At CES 2009, however, Asus showed that it is far from running out of ideas. The Eee T91 tablet netbook, pictured above, is one example. Aside from its swivelling screen, the device's specifications are not too different from those of other 8.9-inch-screened netbooks, but that multitouch screen is a feature we are likely to see reoccur in other netbooks — particularly when we see Windows 7 appear in a year's time.
Having already built an Eee PC into a monitor, Asus has now done something similar with the Eee Keyboard.
Inside, the device is a fairly standard Eee PC, using a 1.6GHz Intel Atom processor and 16GB or 32GB of solid-state storage. However, the Eee Keyboard has no display beyond its five-inch touchscreen — the intention is to hook the machine up to a television set and use it as a media centre. This can be done using either the wired HDMI connector or the keyboard's built-in, ultrawideband-based, wireless HDMI connectivity.
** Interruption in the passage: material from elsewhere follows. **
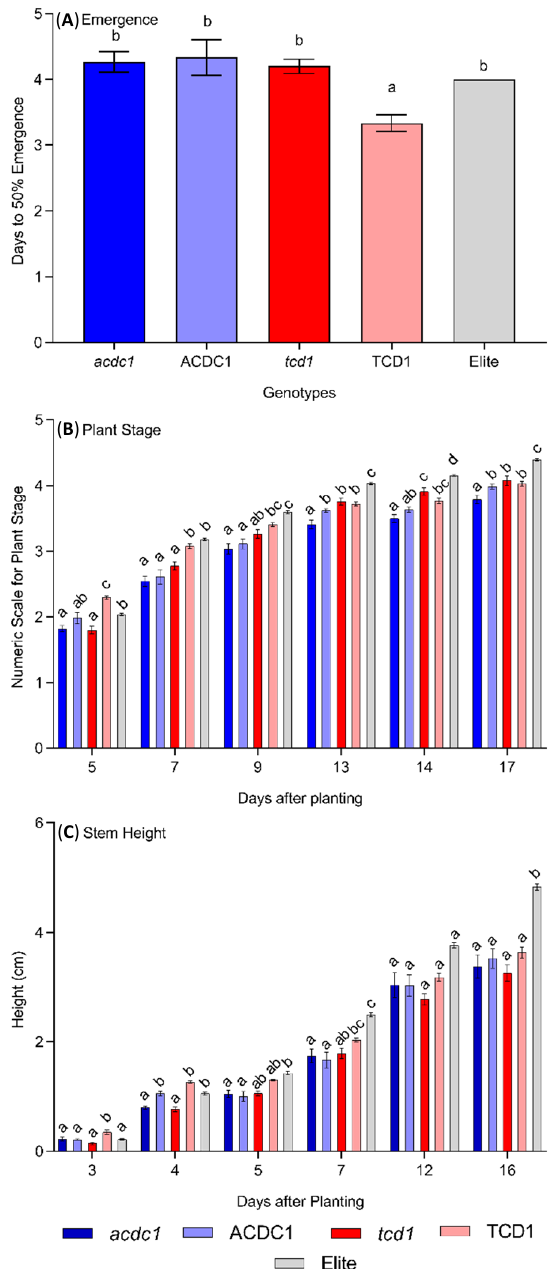
Figure 1. Seedling growth of sorghum genotypes (wild type parent, adult cyanide deficient 1 ( acdc1) mutant, acdc1 sibling (ACDC1), totally cyanide deficient class 1 ( tcd1 ) mutant and tcd1 sibling (TCD1)) recorded for 17 days after sowing in soil; ( A ) days to 50% emergence; ( B ) plant stage converted to a numeric scale; ( C ) plant height in cm. Each data point is mean of at least 250 replicates ± 1 standard error. Bars with the same letter at one timepoint are not significantly different from each other ( p > 0.05; Tukey’s HSD pairwise test).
They have been around for the best part of a decade, but Secure Digital (SD) cards have evolved yet again.
The first evolution past the original specification was SDHC (High Capacity), which took capacities up to 32GB. However, the new SDXC (eXtended Capacity) format, announced on Wednesday, should have a maximum capacity of 2TB — larger than most of the external hard drives people use today.
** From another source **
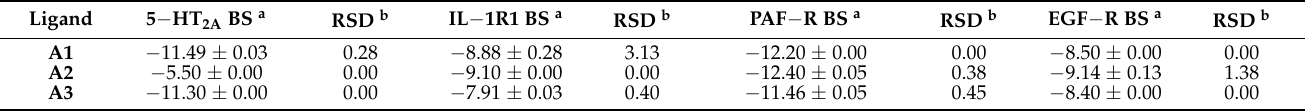
Table 1. Molecular docking results of Group A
The new format will, according to the SD Association industry body, be ideal for professional photographers or those who want to have 100 high-definition movies on their handset.
Sony has always denied any intention of producing a netbook, but the Vaio P — billed as a 'lifestyle PC' — has had commentators in a quandary.
Introduced at CES, the Vaio P has many of the qualities of a netbook — the low-powered Atom processor, small screen, light weight and solid-state storage option are examples — but a couple of features set it apart from the standard 'netbook' crowd. One is its use of Vista rather than XP or Linux, but the greatest difference must surely be its price. At a starting price of £849, the Vaio P will cost more than twice as much as rivals such as Samsung's NC10 or the Eee 901.
Netbooks were originally introduced as consumer devices but, thanks to their cost and portability, have always had potential for the business user.
HP's latest, the Mini 2140, is explicitly billed as a business netbook. Launched at CES on Monday, the machine has a brushed aluminium chassis and includes corporate-style features such as 802.11n Wi-Fi and HP's DriveGuard technology. DriveGuard uses an accelerometer to warn the hard drive if the netbook has been dropped, quickly parking the disk before the PC hits the ground.
From the outside, HP's Pavilion dv2 looks like a standard, multimedia-oriented, ultraportable laptop. The innovation, however, lies inside — the machine is the first to use AMD's new chip bundle for what it calls 'ultra-thin' notebooks.
Ultra-thin notebooks, according to AMD, are cheaper than full ultraportables but more powerful than netbooks. The dv2 is a case in point, as it has a 12.1-inch screen and 1.6GHz Athlon Neo processor, but can also handle high-definition graphics and run Windows Vista.